Old Angler’s Tip: If you get stung, rub the stung area on the catfish’s belly. The belly slime is said to neutralize the venom. Not very sanitary, but the same could be said about peeing on a bull-nettle sting. Personally, I’d recommend a doctor if the catfish stabbed you deep or the sting is severe.
So how do you hold a catfish to avoid getting hurt? Three ways.
1. From the Belly (for smaller cats)
Slide your hand up from tail to head on the belly side. Find a grip beneath the pectorals where the rib cage will provide a hand hold. Grabbing from the belly will keep the dorsal pointed away from you.
2. From the Back (for smaller cats)
Grab the catfish behind the head, finding your grip under the pectorals and above the dorsal. You can push down the dorsal to keep it down and out of the way. If the cat gets frisky, keep a sure grip.

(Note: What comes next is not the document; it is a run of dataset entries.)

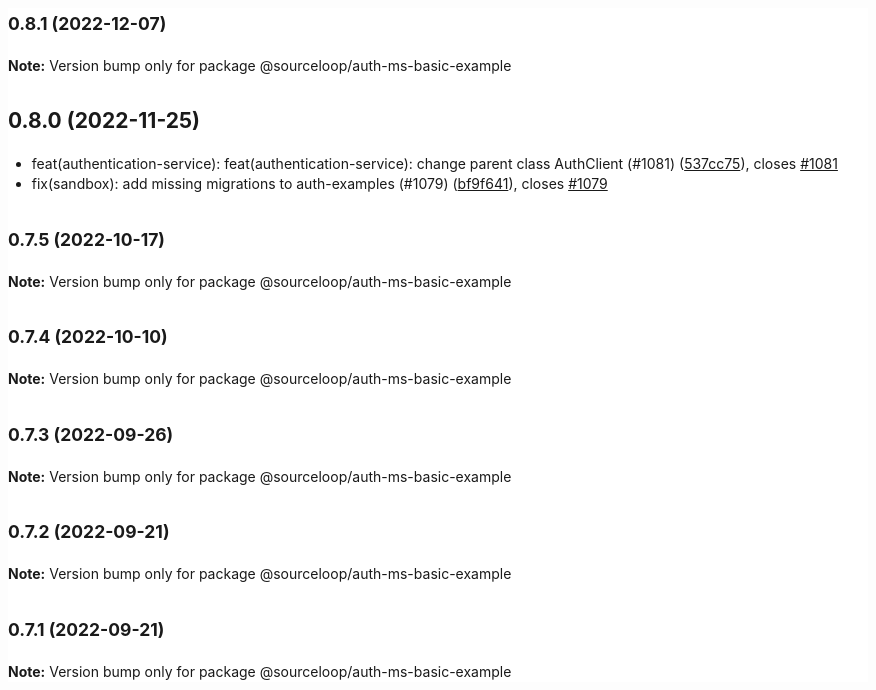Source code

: 



## <small>0.8.1 (2022-12-07)</small>

**Note:** Version bump only for package @sourceloop/auth-ms-basic-example





## 0.8.0 (2022-11-25)

* feat(authentication-service): feat(authentication-service): change parent class AuthClient (#1081) ([537cc75](https://github.com/sourcefuse/loopback4-microservice-catalog/commit/537cc75)), closes [#1081](https://github.com/sourcefuse/loopback4-microservice-catalog/issues/1081)
* fix(sandbox): add missing migrations to auth-examples (#1079) ([bf9f641](https://github.com/sourcefuse/loopback4-microservice-catalog/commit/bf9f641)), closes [#1079](https://github.com/sourcefuse/loopback4-microservice-catalog/issues/1079)





## <small>0.7.5 (2022-10-17)</small>

**Note:** Version bump only for package @sourceloop/auth-ms-basic-example





## <small>0.7.4 (2022-10-10)</small>

**Note:** Version bump only for package @sourceloop/auth-ms-basic-example





## <small>0.7.3 (2022-09-26)</small>

**Note:** Version bump only for package @sourceloop/auth-ms-basic-example





## <small>0.7.2 (2022-09-21)</small>

**Note:** Version bump only for package @sourceloop/auth-ms-basic-example





## <small>0.7.1 (2022-09-21)</small>

**Note:** Version bump only for package @sourceloop/auth-ms-basic-example


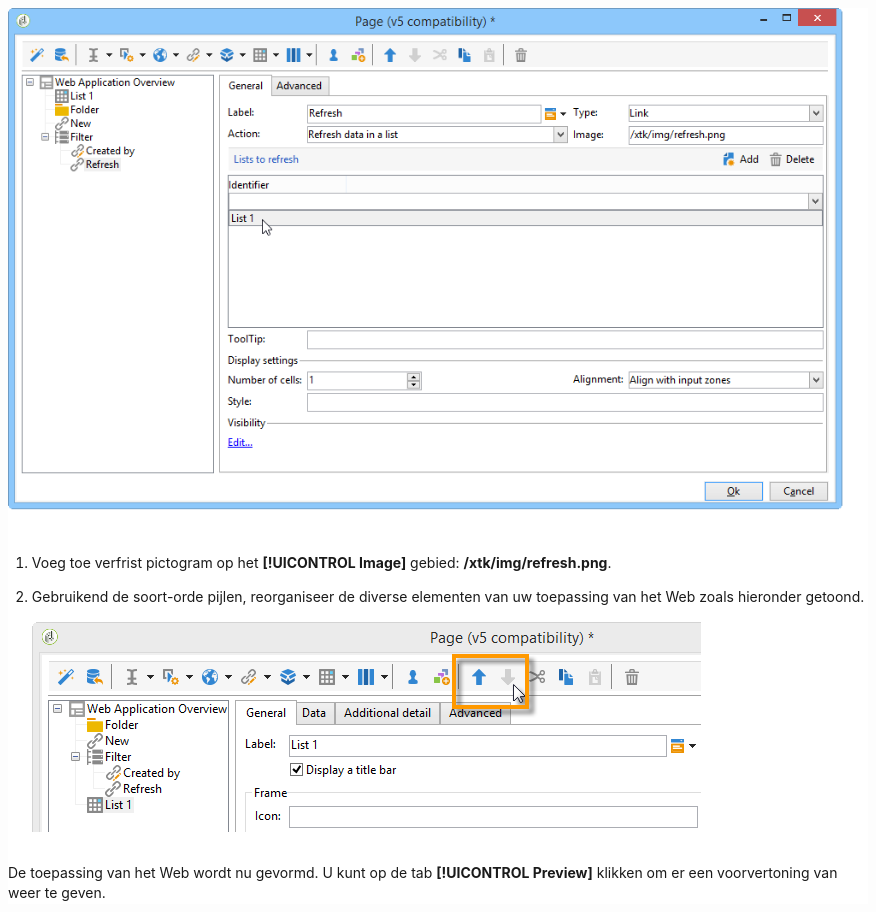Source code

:    ![](assets/s_ncs_configuration_webapp_refreshlink.png)

1. Voeg toe verfrist pictogram op het **[!UICONTROL Image]** gebied: **/xtk/img/refresh.png**.
1. Gebruikend de soort-orde pijlen, reorganiseer de diverse elementen van uw toepassing van het Web zoals hieronder getoond.

   ![](assets/s_ncs_configuration_webapp_orderelements.png)

De toepassing van het Web wordt nu gevormd. U kunt op de tab **[!UICONTROL Preview]** klikken om er een voorvertoning van weer te geven.
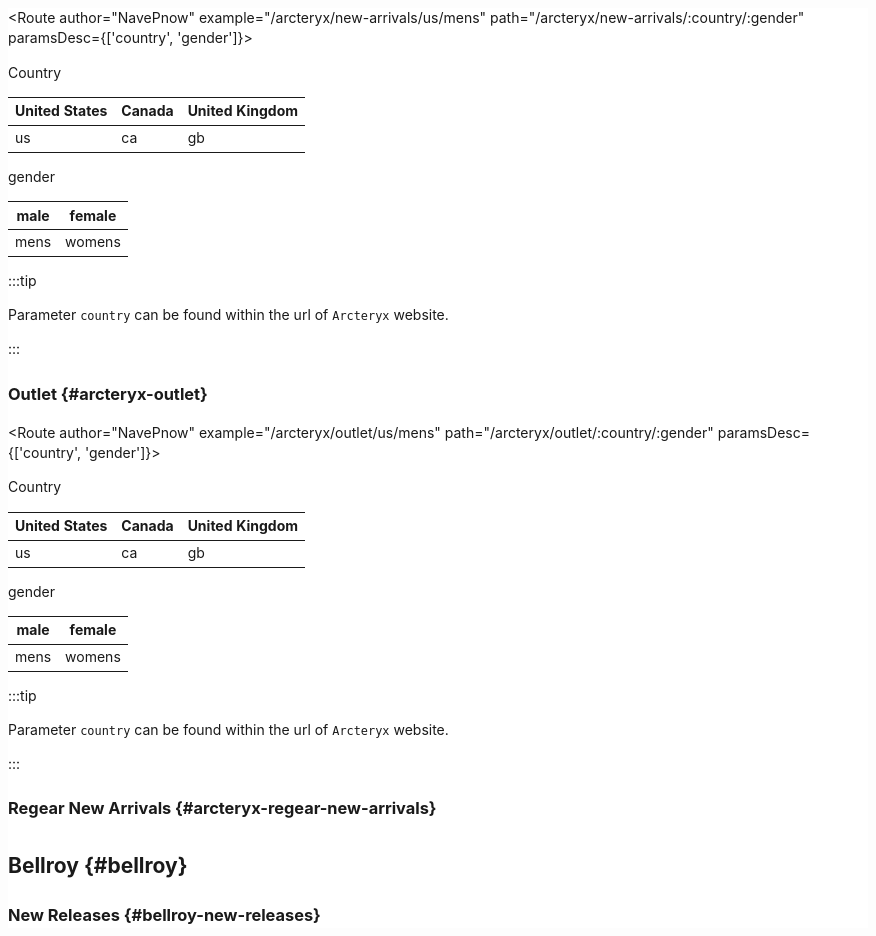 <Route author="NavePnow" example="/arcteryx/new-arrivals/us/mens" path="/arcteryx/new-arrivals/:country/:gender" paramsDesc={['country', 'gender']}>

Country

| United States | Canada | United Kingdom |
| ------------- | ------ | -------------- |
| us            | ca     | gb             |

gender

| male | female |
| ---- | ------ |
| mens | womens |

:::tip

Parameter `country` can be found within the url of `Arcteryx` website.

:::

</Route>

### Outlet {#arcteryx-outlet}

<Route author="NavePnow" example="/arcteryx/outlet/us/mens" path="/arcteryx/outlet/:country/:gender" paramsDesc={['country', 'gender']}>

Country

| United States | Canada | United Kingdom |
| ------------- | ------ | -------------- |
| us            | ca     | gb             |

gender

| male | female |
| ---- | ------ |
| mens | womens |

:::tip

Parameter `country` can be found within the url of `Arcteryx` website.

:::

</Route>

### Regear New Arrivals {#arcteryx-regear-new-arrivals}

<Route author="NavePnow" example="/arcteryx/regear/new-arrivals" path="/arcteryx/regear/new-arrivals" />

## Bellroy {#bellroy}

### New Releases {#bellroy-new-releases}
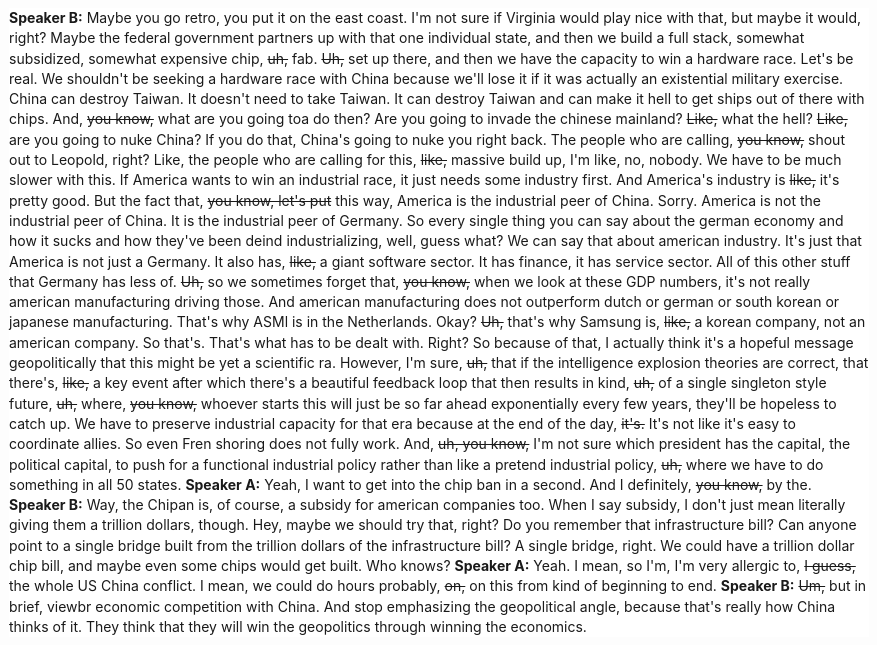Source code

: **Speaker B:** Maybe you go retro, you put it on the east coast. I'm not sure if Virginia would play nice with that, but maybe it would, right? Maybe the federal government partners up with that one individual state, and then we build a full stack, somewhat subsidized, somewhat expensive chip, ~~uh,~~ fab. ~~Uh,~~ set up there, and then we have the capacity to win a hardware race. Let's be real. We shouldn't be seeking a hardware race with China because we'll lose it if it was actually an existential military exercise. China can destroy Taiwan. It doesn't need to take Taiwan. It can destroy Taiwan and can make it hell to get ships out of there with chips. And, ~~you know,~~ what are you going toa do then? Are you going to invade the chinese mainland? ~~Like,~~ what the hell? ~~Like,~~ are you going to nuke China? If you do that, China's going to nuke you right back. The people who are calling, ~~you know,~~ shout out to Leopold, right? Like, the people who are calling for this, ~~like,~~ massive build up, I'm like, no, nobody. We have to be much slower with this. If America wants to win an industrial race, it just needs some industry first. And America's industry is ~~like,~~ it's pretty good. But the fact that, ~~you know, let's put~~ this way, America is the industrial peer of China. Sorry. America is not the industrial peer of China. It is the industrial peer of Germany. So every single thing you can say about the german economy and how it sucks and how they've been deind industrializing, well, guess what? We can say that about american industry. It's just that America is not just a Germany. It also has, ~~like,~~ a giant software sector. It has finance, it has service sector. All of this other stuff that Germany has less of. ~~Uh,~~ so we sometimes forget that, ~~you know,~~ when we look at these GDP numbers, it's not really american manufacturing driving those. And american manufacturing does not outperform dutch or german or south korean or japanese manufacturing. That's why ASMl is in the Netherlands. Okay? ~~Uh,~~ that's why Samsung is, ~~like,~~ a korean company, not an american company. So that's. That's what has to be dealt with. Right? So because of that, I actually think it's a hopeful message geopolitically that this might be yet a scientific ra. However, I'm sure, ~~uh,~~ that if the intelligence explosion theories are correct, that there's, ~~like,~~ a key event after which there's a beautiful feedback loop that then results in kind, ~~uh,~~ of a single singleton style future, ~~uh,~~ where, ~~you know,~~ whoever starts this will just be so far ahead exponentially every few years, they'll be hopeless to catch up. We have to preserve industrial capacity for that era because at the end of the day, ~~it's.~~ It's not like it's easy to coordinate allies. So even Fren shoring does not fully work. And, ~~uh, you know,~~ I'm not sure which president has the capital, the political capital, to push for a functional industrial policy rather than like a pretend industrial policy, ~~uh,~~ where we have to do something in all 50 states. **Speaker A:**  Yeah, I want to get into the chip ban in a second. And I definitely, ~~you know,~~ by the. **Speaker B:**  Way, the Chipan is, of course, a subsidy for american companies too. When I say subsidy, I don't just mean literally giving them a trillion dollars, though. Hey, maybe we should try that, right? Do you remember that infrastructure bill? Can anyone point to a single bridge built from the trillion dollars of the infrastructure bill? A single bridge, right. We could have a trillion dollar chip bill, and maybe even some chips would get built. Who knows? **Speaker A:**  Yeah. I mean, so I'm, I'm very allergic to, ~~I guess,~~ the whole US China conflict. I mean, we could do hours probably, ~~on,~~ on this from kind of beginning to end. **Speaker B:**  ~~Um,~~ but in brief, viewbr economic competition with China. And stop emphasizing the geopolitical angle, because that's really how China thinks of it. They think that they will win the geopolitics through winning the economics.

If the dorsal rises it could stick you.
3. Fish Grips (For big cats)
If you get into to some big cats gripping them with a hand will become problematic as their girth will be to wide to grip depending on how big your hands are. This is where fish grips come into play. There are two widely used grips pictured below. Either do the job.
Respect your Catch:
It’s also worth noting that the bigger the fish is, the more damage you can do when handling them. Fish aren’t designed to be out of water and their vital organs aren’t well protected. Holding a big fish vertically can shift it’s internal organs into a damaging, even death-dealing fashion. They may swim away, but die hours later. When holding fish over 10lbs, its recommended to support their bodies vertically so as to not damage their organs. This applies to weighing as well. Invest in a weigh sling that will provide you a safe way to weigh your catch.